:: Brief ::
Rewrite every row below, replacing each "ANULUJ" with "CANCEL" and leaving everything else as it is.
===============
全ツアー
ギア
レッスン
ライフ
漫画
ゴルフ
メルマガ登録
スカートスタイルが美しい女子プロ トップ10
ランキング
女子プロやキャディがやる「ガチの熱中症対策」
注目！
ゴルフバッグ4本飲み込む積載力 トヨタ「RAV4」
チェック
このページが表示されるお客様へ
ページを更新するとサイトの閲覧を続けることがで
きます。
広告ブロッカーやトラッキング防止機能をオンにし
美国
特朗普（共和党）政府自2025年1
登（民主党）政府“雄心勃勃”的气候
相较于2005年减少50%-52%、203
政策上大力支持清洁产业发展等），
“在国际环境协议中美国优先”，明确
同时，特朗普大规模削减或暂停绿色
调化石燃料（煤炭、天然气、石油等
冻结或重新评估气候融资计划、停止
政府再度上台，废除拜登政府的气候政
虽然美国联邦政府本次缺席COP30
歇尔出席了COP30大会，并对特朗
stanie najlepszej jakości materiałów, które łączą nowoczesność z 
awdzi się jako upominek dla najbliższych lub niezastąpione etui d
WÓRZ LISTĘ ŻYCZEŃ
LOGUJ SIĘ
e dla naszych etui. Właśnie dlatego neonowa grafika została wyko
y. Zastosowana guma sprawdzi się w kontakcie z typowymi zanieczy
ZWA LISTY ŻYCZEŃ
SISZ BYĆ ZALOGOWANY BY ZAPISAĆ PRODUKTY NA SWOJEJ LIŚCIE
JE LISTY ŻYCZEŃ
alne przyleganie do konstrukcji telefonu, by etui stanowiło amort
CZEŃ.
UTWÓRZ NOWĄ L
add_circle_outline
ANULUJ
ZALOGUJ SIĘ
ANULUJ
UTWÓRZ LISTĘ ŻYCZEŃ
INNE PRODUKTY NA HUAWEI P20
===============
:: Result of the task ::
全ツアー
ギア
レッスン
ライフ
漫画
ゴルフ
メルマガ登録
スカートスタイルが美しい女子プロ トップ10
ランキング
女子プロやキャディがやる「ガチの熱中症対策」
注目！
ゴルフバッグ4本飲み込む積載力 トヨタ「RAV4」
チェック
このページが表示されるお客様へ
ページを更新するとサイトの閲覧を続けることがで
きます。
広告ブロッカーやトラッキング防止機能をオンにし
美国
特朗普（共和党）政府自2025年1
登（民主党）政府“雄心勃勃”的气候
相较于2005年减少50%-52%、203
政策上大力支持清洁产业发展等），
“在国际环境协议中美国优先”，明确
同时，特朗普大规模削减或暂停绿色
调化石燃料（煤炭、天然气、石油等
冻结或重新评估气候融资计划、停止
政府再度上台，废除拜登政府的气候政
虽然美国联邦政府本次缺席COP30
歇尔出席了COP30大会，并对特朗
stanie najlepszej jakości materiałów, które łączą nowoczesność z 
awdzi się jako upominek dla najbliższych lub niezastąpione etui d
WÓRZ LISTĘ ŻYCZEŃ
LOGUJ SIĘ
e dla naszych etui. Właśnie dlatego neonowa grafika została wyko
y. Zastosowana guma sprawdzi się w kontakcie z typowymi zanieczy
ZWA LISTY ŻYCZEŃ
SISZ BYĆ ZALOGOWANY BY ZAPISAĆ PRODUKTY NA SWOJEJ LIŚCIE
JE LISTY ŻYCZEŃ
alne przyleganie do konstrukcji telefonu, by etui stanowiło amort
CZEŃ.
UTWÓRZ NOWĄ L
add_circle_outline
CANCEL
ZALOGUJ SIĘ
CANCEL
UTWÓRZ LISTĘ ŻYCZEŃ
INNE PRODUKTY NA HUAWEI P20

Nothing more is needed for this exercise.